September 16th: Ki Tavo
THIS WEEK IN THE TORAH
Rabbi David E. Ostrich
How does one introduce oneself? How is one’s story told? Whether in a biography, a job resume, a college application, or even an obituary, it is an interesting exercise summarizing the important events or qualities or relationships in someone’s life—and then leaving out the rest. Each and every life has hundreds and thousands of details, but which ones should be chosen for a particular context?
The ancient Levites must have addressed this question when they put together the thanksgiving ritual described in this week’s Torah portion. Note how each Israelite is instructed to tell his story:
“My father was a wandering Aramean who went down to Egypt and lived there--small in number, but there our family grew, and we became a great people, an enormous tribe. The Egyptians oppressed us and treated us badly, imposing harsh labor on us. We cried out to the Lord, the God of our ancestors, and the Lord heard our voices and saw our suffering and our misery and our oppression. The Lord brought us out of Egypt with a strong hand and an outstretched arm, with amazing power and with wonders and miracles. Then the Lord brought us to this place and gave us this Land, the Land flowing with milk and honey. Now behold, I have brought the first of the produce of the Land that You, O Lord our God, have given me.” (Deuteronomy 26.5-10)
It is a moving story—an important story that hits the highlights, but think of the many parts of our sacred history that are left out. All the stories of Abraham, Isaac, and Jacob are subsumed in the phrase, “My father was a wandering Aramean who went down to Egypt…” The story of the Exodus from Egypt gets good attention, but quite a bit less than the fifteen chapters the Torah gives it. There is no mention of the Ten Commandments, or the elaborate Levitical system of ritual purity and atonement from sin. or the wandering in the desert for forty years. And, there is no mention of the moral laws like Leviticus 19’s: “You shall love your neighbor as yourself.” It is a less-than-complete statement of spiritual identification.
The fact that this recitation is part of a ritual may be one reason for the short form.
“When you come into the Land that the Lord your God is giving you as an inheritance and a possession, and you dwell in it, you shall take of the first and best of all the produce of the land that you harvest from the Land that the Lord your God is giving you, and you shall place it in a basket and travel to the place where the Lord your God chooses for the Divine Name to dwell. You shall go into the priest who is on duty at that time and say unto him: ‘I declare today to the Lord your God that I have entered the Land that the Lord promised to my ancestors, to give us.’ Then the priest shall take the basket from your hands and lift it up before the altar of the Lord your God. Then you shall recite….” (Deuteronomy 26.1-4)
Perhaps it is like the shortened history we have in Avot v’Imahot in the Amidah. We praise the Lord Who is also the God of our ancestors—Abraham, Isaac, and Jacob, and Sarah, Rebekah, Rachel, and Leah, but we leave out most of the people in our family chain of tradition. Since the point of the prayer is to praise God, our liturgists found it expeditious to summarize.

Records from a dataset
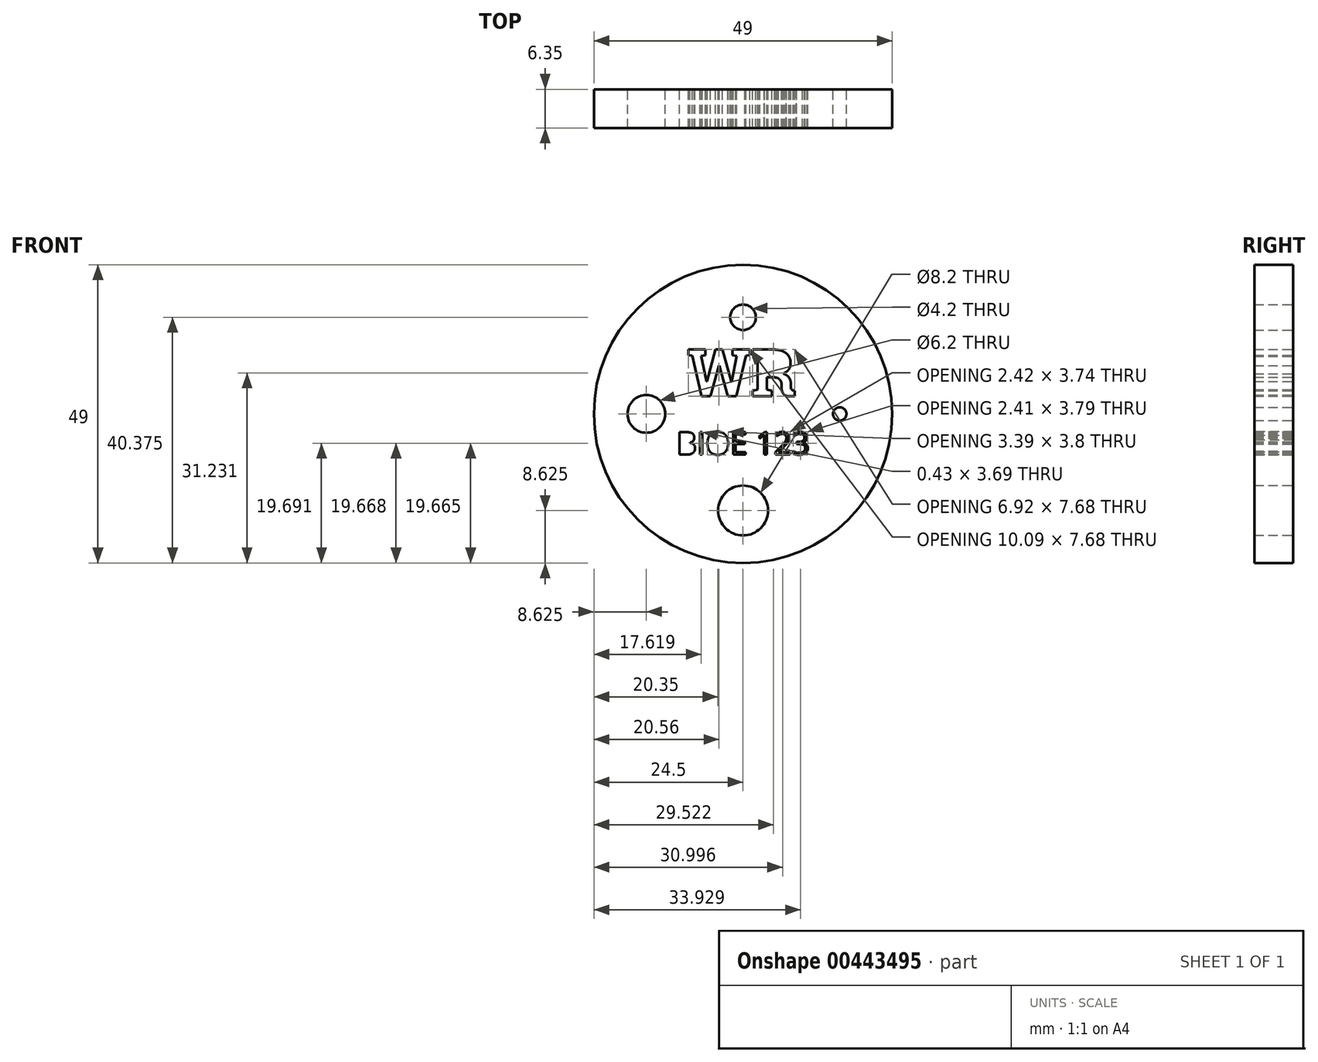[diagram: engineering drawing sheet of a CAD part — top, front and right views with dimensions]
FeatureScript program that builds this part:
annotation { "Feature Type Name" : "Feature", "Feature Type Description" : "" }
export const myFeature = defineFeature(function(context is Context, id is Id, definition is map)
    precondition{}
    {
        {
            var Q0;
            Q0=qCreatedBy(makeId("Front.planeOp"),FACE);
            var sketch = newSketch(context, id + "F0", { "sketchPlane" : qUnion([Q0])});
            skCircle(sketch, "E0", {"center": v(0, 0) * mm, "radius": 24.5 * mm});
            skCircle(sketch, "E1", {"center": v(-15.88, 0) * mm, "radius": 3.1 * mm});
            skCircle(sketch, "E2", {"center": v(0, 15.88) * mm, "radius": 2.1 * mm});
            skCircle(sketch, "E3", {"center": v(15.88, 0) * mm, "radius": 1.1 * mm});
            skCircle(sketch, "E4", {"center": v(0, -15.88) * mm, "radius": 4.1 * mm});
            skText(sketch, "E5", { "text": "WR\n", "fontName": "RobotoSlab-Bold.ttf"});
            skText(sketch, "E6", { "text": "BIOE 123", "fontName": "OpenSans-Regular.ttf"});
            const initialGuessF0  = {"E5": [-0.00914, 0.00289, 1, 0, 0.00778], "E6": [-0.01095, -0.00668, 1, 0, 0.00372]};
            skSetInitialGuess(sketch, initialGuessF0);
            skSolve(sketch);
        }
        {
            var Q0;
            Q0=makeQuery(id+"F0.imprint","IMPRINT",FACE,{"disambiguationData":[TD([[makeQuery(id+"F0.imprint","IMPRINT",EDGE,{"derivedFrom":sQuery(id+"F0.wireOp",EDGE,"E0")}),1.0]])]});
            extrude(context, id + "F1", {"entities" : qUnion([Q0]), "depth" : 6.35 * mm});
        }
    });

• [YOUR OBJECTIVE]:
Carry on the Ki Tavo commentary from its last paragraph. The records have nothing to do with what comes next.

• [RESULT]:
Perhaps the point is obvious: We select and edit information to fit various contexts and formats. Since this harvest appreciation prayer is to be recited individually by every single Israelite presenting his first fruits, a more a complete sacred history would simply take too long. And yet, in this brief format, only certain facts are included—and thus it is fitting to consider their message.
Though there is much for which we should thank God (think Dayenu from the Passover Seder!), here the focus is on God’s promise of the “Land flowing with milk and honey.” Worshippers are instructed to thank God for all their blessings and for the fact that God followed through on the promise. We started with nothing. We sank into slavery and degradation. Then God saved us and gave us everything. This prayer expresses a profound sense of appreciation. As the prayer book puts it, “na’eh l’hodot / it is supremely appropriate to give thanks!”
Today we often hear the word “privilege” in a political context, but it can also speak to a deeper truth. We are the recipients of blessings which we did not bring about ourselves. Our ancestors and families, the founders of our country and the people who built it and defended it, the founders and sages of our religion, and the wisdom and contributions of civilization in general are all our benefactors. We who are privileged in these many ways should feel a deep sense of thankfulness. We should also feel a strong sense of responsibility to pass the blessings along.
This ethical sentiment is expressed in a passage in the old Union Prayer Book—one so powerful that I included in our Siddur B’rit Shalom:
“How much we owe to the labors of our brothers and sisters! Day by day they dig far away from the sun that we may be warm, enlist in outposts of peril that we may be secure, and brave the terrors of the unknown for truths that shed light on our way. Numberless gifts have been laid in our cradles as our birthright. Let us then, O Lord, be just and great-hearted in our dealings with others, sharing with them the fruit of our common labor, acknowledging before You that we are but stewards of whatever we possess. Help us to be among those who are willing to sacrifice that others may not hunger, who dare to be bearers of light in the dark loneliness of stricken lives, who struggle and even bleed for the triumph of righteousness. So may we be co-workers with You in the building of Your kingdom, which has been our vision and goal through the ages.” (Central Conference of American Rabbis, 1940, page 45, slightly adapted)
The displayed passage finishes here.